Images with changed objects:
########################################

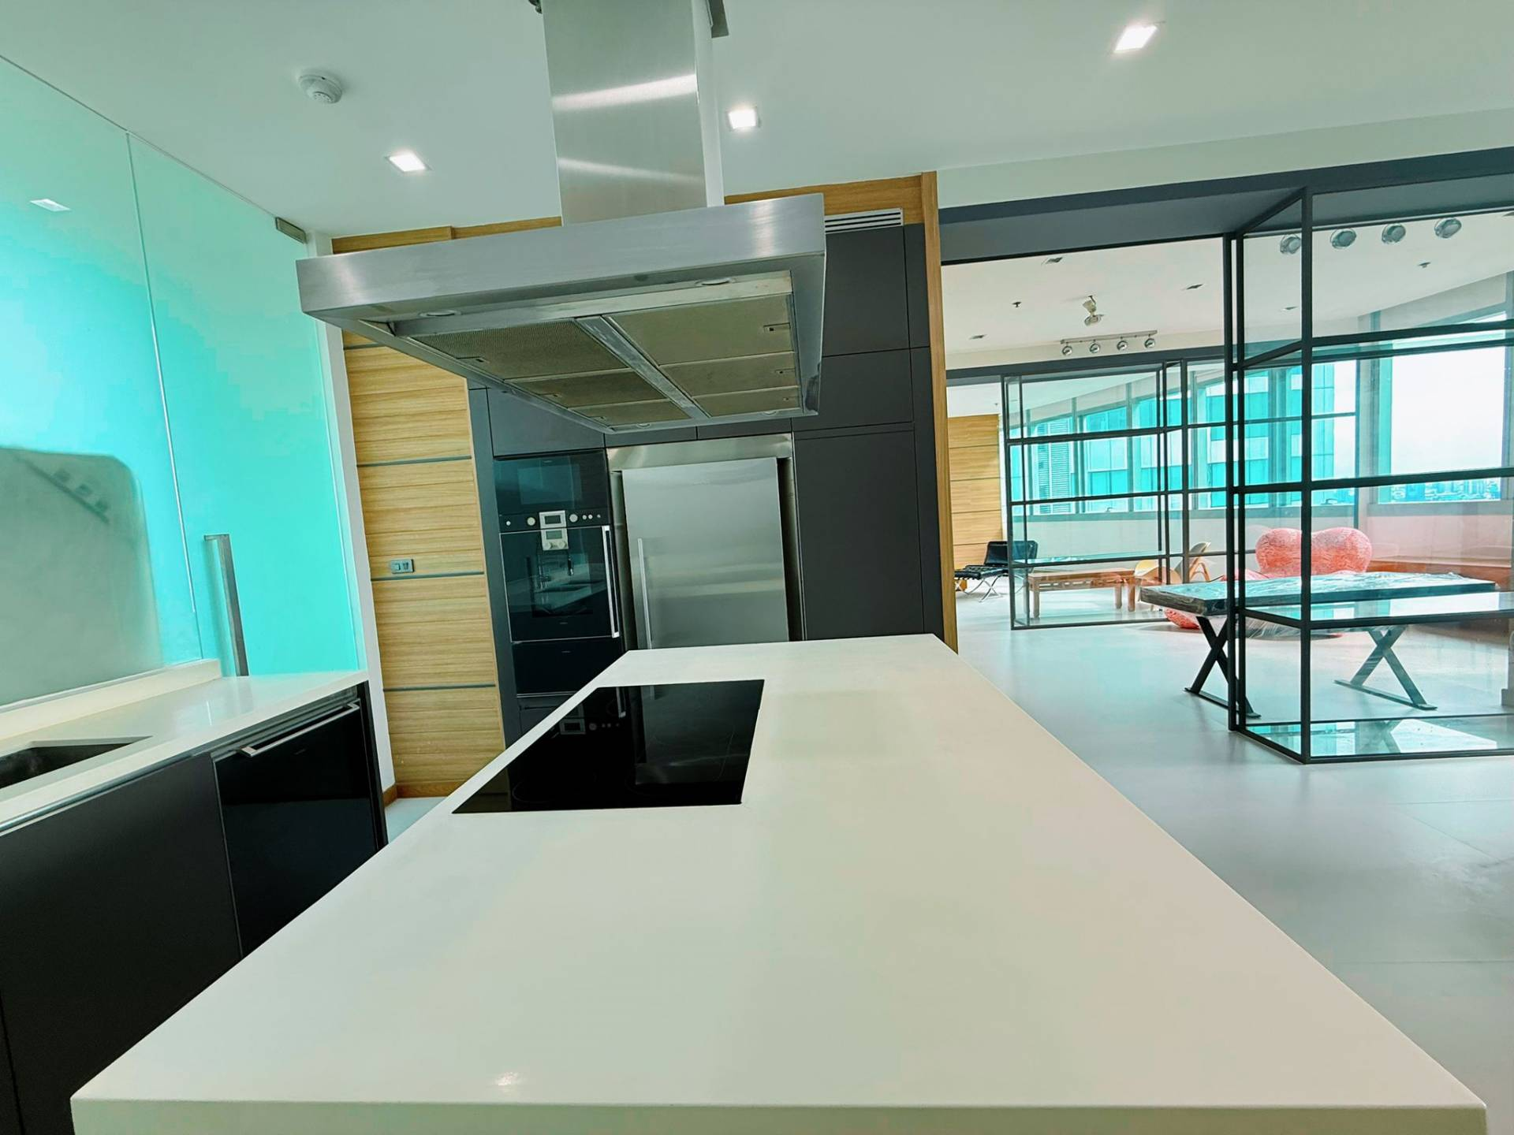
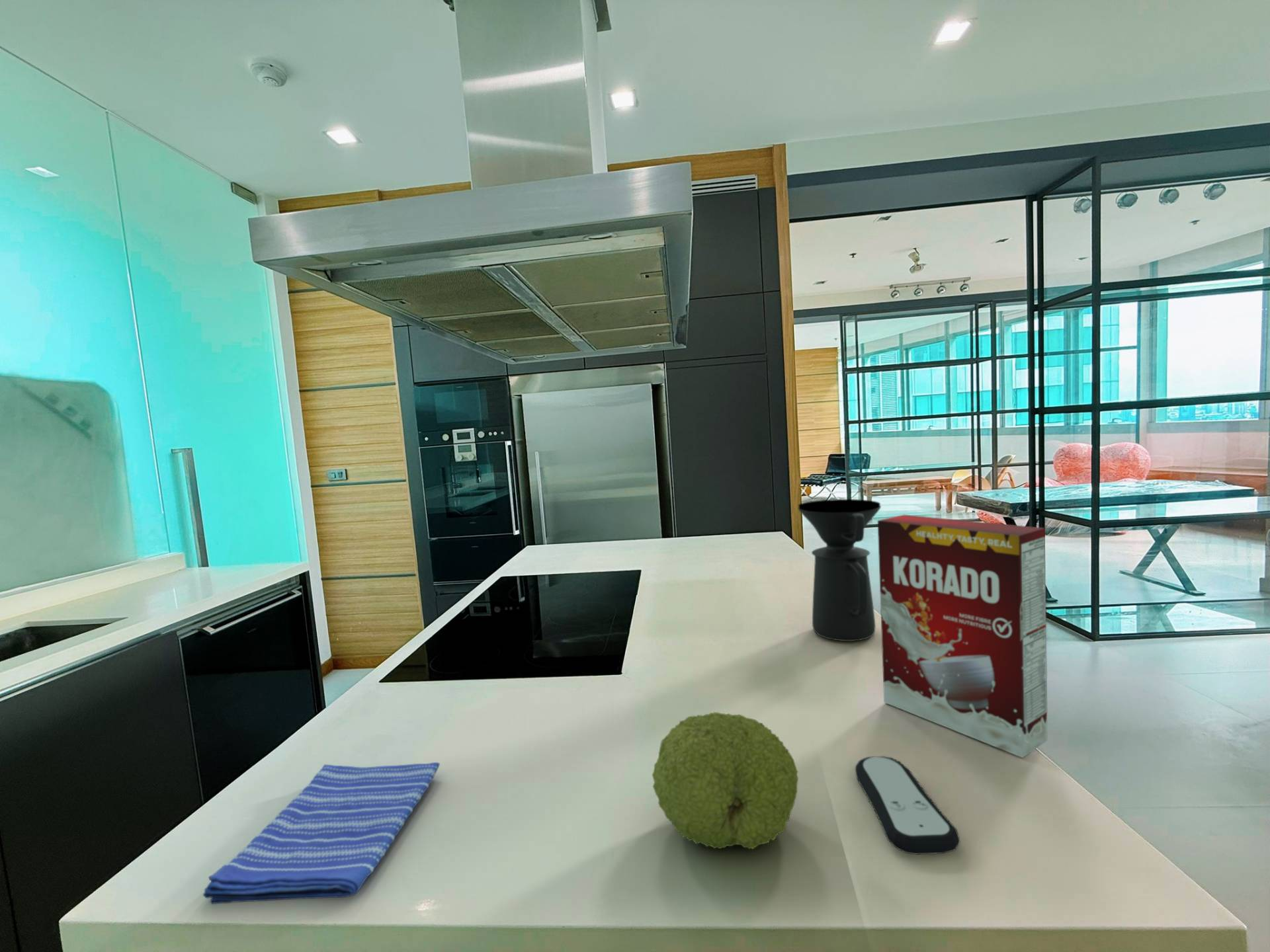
+ dish towel [202,762,441,905]
+ remote control [855,756,960,855]
+ fruit [652,711,799,850]
+ cereal box [877,514,1048,758]
+ coffee maker [797,498,882,642]
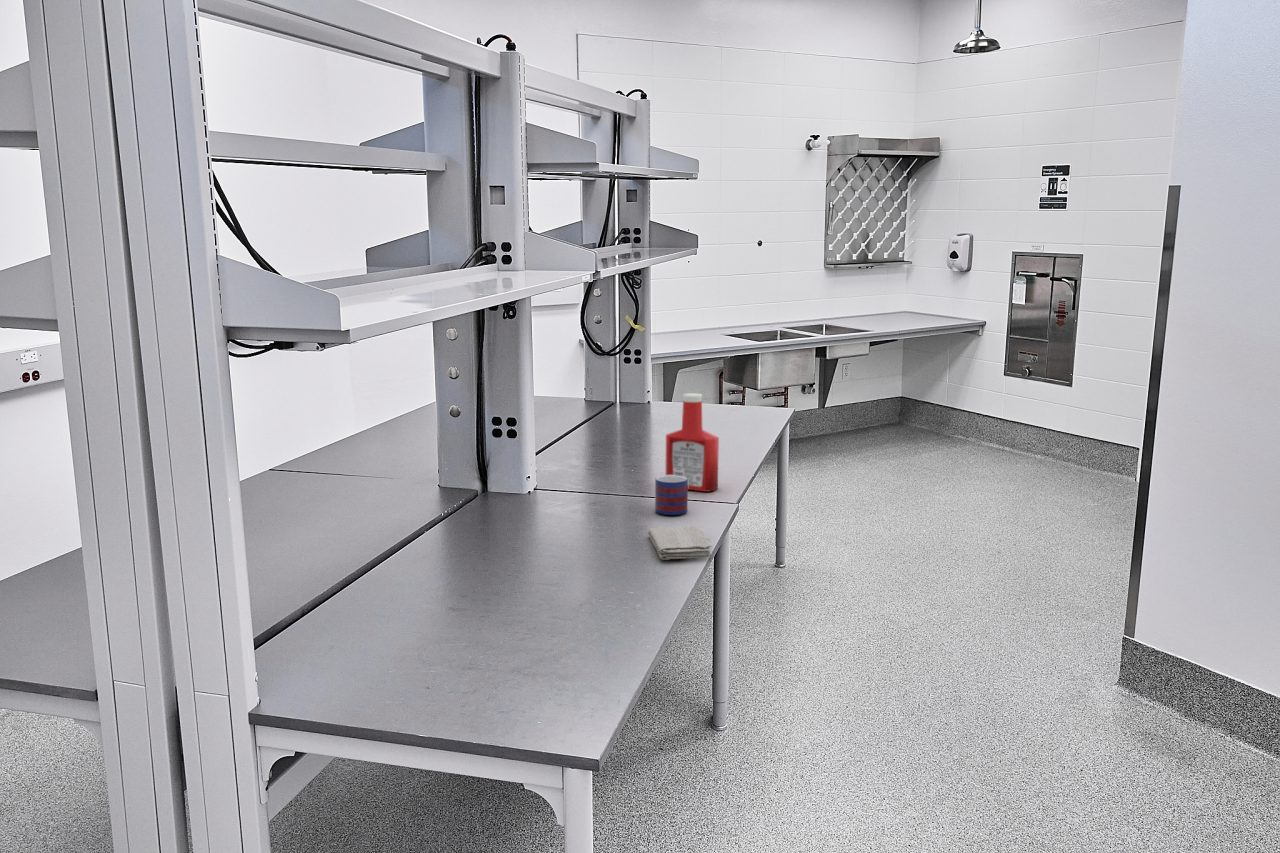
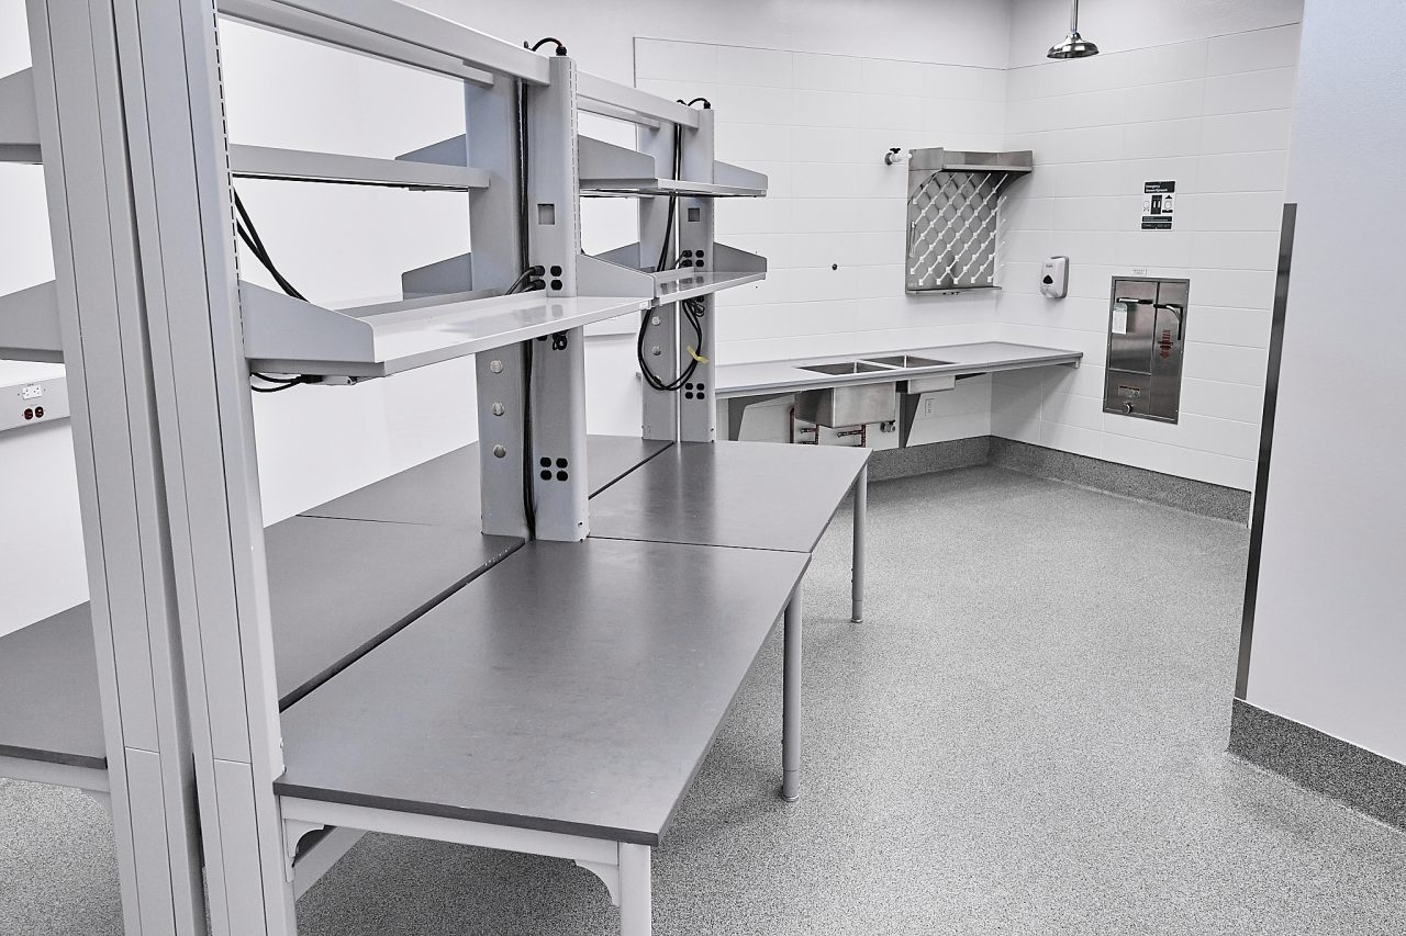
- soap bottle [665,392,720,493]
- mug [654,474,689,516]
- washcloth [647,525,712,561]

########################################

-- What you should do --
Leave the pictures out and print the records above exactly as they stand.

-- Answer to the exercise --
+ dish towel [202,762,441,905]
+ remote control [855,756,960,855]
+ fruit [652,711,799,850]
+ cereal box [877,514,1048,758]
+ coffee maker [797,498,882,642]
- soap bottle [665,392,720,493]
- mug [654,474,689,516]
- washcloth [647,525,712,561]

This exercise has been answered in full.